** What needs to be done **
Go to the line holding "image displays no" in the entries below and write out exactly every line down to and including the line holding "(IHC) image of".

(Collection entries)
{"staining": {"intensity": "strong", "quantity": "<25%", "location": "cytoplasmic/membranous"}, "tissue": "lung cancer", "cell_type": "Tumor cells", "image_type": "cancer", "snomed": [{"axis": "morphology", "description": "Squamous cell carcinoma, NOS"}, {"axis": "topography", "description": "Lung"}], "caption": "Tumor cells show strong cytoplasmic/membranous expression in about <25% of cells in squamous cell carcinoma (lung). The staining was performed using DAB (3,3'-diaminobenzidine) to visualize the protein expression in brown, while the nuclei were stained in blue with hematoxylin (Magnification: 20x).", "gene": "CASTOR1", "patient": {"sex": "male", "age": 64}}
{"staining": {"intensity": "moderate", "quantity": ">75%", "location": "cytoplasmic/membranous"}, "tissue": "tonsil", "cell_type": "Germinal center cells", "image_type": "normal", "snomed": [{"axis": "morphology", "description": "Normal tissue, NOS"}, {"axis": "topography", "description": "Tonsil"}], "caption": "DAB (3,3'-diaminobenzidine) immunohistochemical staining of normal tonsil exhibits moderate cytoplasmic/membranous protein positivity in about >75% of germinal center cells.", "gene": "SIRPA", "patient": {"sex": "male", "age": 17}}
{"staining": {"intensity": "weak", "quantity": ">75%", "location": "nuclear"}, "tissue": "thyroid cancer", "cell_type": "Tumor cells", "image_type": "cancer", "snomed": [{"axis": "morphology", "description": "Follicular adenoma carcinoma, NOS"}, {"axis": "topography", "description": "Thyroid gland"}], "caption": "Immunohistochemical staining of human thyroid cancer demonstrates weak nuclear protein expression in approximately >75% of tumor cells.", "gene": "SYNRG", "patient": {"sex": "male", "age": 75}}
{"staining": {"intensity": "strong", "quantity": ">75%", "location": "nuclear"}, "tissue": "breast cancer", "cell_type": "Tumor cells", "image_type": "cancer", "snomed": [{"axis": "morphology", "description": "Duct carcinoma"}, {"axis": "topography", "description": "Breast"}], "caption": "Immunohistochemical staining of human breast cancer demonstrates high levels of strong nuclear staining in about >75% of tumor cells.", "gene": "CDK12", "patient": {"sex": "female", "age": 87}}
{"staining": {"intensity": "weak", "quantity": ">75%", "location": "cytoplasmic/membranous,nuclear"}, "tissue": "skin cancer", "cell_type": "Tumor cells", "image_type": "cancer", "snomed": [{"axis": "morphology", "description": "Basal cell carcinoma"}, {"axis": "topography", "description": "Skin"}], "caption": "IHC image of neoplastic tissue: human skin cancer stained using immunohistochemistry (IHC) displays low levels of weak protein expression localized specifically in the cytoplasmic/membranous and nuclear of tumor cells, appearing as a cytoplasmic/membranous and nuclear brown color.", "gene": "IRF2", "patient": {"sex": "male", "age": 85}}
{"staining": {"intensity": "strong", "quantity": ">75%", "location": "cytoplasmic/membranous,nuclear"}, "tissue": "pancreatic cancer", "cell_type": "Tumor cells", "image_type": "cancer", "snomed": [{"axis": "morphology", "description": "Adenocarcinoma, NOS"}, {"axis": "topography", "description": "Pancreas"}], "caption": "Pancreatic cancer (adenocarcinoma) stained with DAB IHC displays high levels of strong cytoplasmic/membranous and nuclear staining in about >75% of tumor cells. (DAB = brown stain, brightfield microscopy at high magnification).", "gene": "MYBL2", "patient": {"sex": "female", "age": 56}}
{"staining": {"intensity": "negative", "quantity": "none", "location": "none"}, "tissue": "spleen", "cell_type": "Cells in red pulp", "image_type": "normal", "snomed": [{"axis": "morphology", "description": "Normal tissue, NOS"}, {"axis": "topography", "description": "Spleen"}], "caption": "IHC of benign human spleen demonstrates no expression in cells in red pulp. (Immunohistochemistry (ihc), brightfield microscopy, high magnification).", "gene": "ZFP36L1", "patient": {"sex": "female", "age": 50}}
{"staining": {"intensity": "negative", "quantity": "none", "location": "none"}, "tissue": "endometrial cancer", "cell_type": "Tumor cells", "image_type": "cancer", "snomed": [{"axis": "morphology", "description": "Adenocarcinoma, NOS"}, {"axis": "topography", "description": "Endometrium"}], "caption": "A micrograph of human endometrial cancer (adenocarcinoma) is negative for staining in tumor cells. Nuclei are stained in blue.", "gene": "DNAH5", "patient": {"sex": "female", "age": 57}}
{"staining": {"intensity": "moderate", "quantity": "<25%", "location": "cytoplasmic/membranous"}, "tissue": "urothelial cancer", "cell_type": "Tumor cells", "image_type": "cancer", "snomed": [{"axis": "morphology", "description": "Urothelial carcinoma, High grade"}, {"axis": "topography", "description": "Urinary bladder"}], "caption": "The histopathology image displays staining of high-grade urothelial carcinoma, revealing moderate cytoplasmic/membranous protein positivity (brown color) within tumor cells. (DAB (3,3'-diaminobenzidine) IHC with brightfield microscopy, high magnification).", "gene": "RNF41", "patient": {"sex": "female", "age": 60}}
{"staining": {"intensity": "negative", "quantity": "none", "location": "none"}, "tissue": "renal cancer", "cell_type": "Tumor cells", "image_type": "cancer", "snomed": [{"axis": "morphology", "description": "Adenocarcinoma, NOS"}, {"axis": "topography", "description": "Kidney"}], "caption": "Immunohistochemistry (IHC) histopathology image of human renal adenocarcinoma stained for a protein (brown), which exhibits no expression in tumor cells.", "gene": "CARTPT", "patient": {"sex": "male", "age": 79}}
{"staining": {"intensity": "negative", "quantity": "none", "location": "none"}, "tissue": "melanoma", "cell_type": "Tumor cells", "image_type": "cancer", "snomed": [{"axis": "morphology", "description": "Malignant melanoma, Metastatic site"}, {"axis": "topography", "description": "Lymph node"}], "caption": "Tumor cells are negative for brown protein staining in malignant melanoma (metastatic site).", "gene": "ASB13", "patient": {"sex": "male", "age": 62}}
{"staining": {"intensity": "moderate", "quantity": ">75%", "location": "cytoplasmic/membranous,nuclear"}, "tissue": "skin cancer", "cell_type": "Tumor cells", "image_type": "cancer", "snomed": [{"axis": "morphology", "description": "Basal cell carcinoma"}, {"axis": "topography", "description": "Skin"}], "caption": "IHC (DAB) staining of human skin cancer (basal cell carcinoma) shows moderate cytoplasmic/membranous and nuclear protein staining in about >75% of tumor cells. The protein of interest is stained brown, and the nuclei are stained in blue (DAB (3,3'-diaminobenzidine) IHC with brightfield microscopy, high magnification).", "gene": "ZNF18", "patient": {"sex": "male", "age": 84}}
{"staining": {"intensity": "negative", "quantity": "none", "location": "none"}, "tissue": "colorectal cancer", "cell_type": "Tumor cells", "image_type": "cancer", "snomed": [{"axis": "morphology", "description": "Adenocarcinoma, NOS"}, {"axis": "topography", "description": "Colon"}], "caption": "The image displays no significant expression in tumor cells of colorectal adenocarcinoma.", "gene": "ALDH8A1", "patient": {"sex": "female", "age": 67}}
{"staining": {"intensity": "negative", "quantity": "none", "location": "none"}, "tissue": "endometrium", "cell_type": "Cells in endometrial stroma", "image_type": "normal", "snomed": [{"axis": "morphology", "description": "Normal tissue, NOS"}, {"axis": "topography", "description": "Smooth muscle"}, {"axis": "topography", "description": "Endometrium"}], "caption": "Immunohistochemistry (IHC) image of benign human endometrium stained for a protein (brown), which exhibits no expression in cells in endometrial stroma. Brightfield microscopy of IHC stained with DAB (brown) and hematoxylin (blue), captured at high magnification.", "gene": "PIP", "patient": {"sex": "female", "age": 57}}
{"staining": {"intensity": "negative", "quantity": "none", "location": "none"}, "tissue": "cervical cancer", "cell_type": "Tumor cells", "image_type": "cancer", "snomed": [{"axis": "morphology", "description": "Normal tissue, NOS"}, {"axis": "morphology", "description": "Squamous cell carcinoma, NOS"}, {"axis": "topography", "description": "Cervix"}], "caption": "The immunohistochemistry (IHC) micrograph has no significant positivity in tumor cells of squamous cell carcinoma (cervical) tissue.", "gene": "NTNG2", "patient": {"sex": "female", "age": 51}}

** Completed exercise **
{"staining": {"intensity": "negative", "quantity": "none", "location": "none"}, "tissue": "colorectal cancer", "cell_type": "Tumor cells", "image_type": "cancer", "snomed": [{"axis": "morphology", "description": "Adenocarcinoma, NOS"}, {"axis": "topography", "description": "Colon"}], "caption": "The image displays no significant expression in tumor cells of colorectal adenocarcinoma.", "gene": "ALDH8A1", "patient": {"sex": "female", "age": 67}}
{"staining": {"intensity": "negative", "quantity": "none", "location": "none"}, "tissue": "endometrium", "cell_type": "Cells in endometrial stroma", "image_type": "normal", "snomed": [{"axis": "morphology", "description": "Normal tissue, NOS"}, {"axis": "topography", "description": "Smooth muscle"}, {"axis": "topography", "description": "Endometrium"}], "caption": "Immunohistochemistry (IHC) image of benign human endometrium stained for a protein (brown), which exhibits no expression in cells in endometrial stroma. Brightfield microscopy of IHC stained with DAB (brown) and hematoxylin (blue), captured at high magnification.", "gene": "PIP", "patient": {"sex": "female", "age": 57}}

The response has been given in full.